**WORK REQUEST:** Your answer must be the full listing below, repeated exactly.

**DATASET:**
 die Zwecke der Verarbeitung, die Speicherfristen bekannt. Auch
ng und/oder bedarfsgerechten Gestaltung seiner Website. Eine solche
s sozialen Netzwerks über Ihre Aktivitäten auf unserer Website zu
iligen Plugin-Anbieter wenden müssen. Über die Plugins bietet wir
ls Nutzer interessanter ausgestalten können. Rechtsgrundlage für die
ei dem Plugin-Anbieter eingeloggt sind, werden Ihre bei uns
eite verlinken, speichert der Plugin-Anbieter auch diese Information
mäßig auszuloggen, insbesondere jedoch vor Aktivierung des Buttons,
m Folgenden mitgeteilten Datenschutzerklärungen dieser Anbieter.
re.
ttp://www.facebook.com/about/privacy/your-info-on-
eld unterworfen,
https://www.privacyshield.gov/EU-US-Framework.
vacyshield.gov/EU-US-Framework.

**OUTPUT OF THE TASK:**
 die Zwecke der Verarbeitung, die Speicherfristen bekannt. Auch
ng und/oder bedarfsgerechten Gestaltung seiner Website. Eine solche
s sozialen Netzwerks über Ihre Aktivitäten auf unserer Website zu
iligen Plugin-Anbieter wenden müssen. Über die Plugins bietet wir
ls Nutzer interessanter ausgestalten können. Rechtsgrundlage für die
ei dem Plugin-Anbieter eingeloggt sind, werden Ihre bei uns
eite verlinken, speichert der Plugin-Anbieter auch diese Information
mäßig auszuloggen, insbesondere jedoch vor Aktivierung des Buttons,
m Folgenden mitgeteilten Datenschutzerklärungen dieser Anbieter.
re.
ttp://www.facebook.com/about/privacy/your-info-on-
eld unterworfen,
https://www.privacyshield.gov/EU-US-Framework.
vacyshield.gov/EU-US-Framework.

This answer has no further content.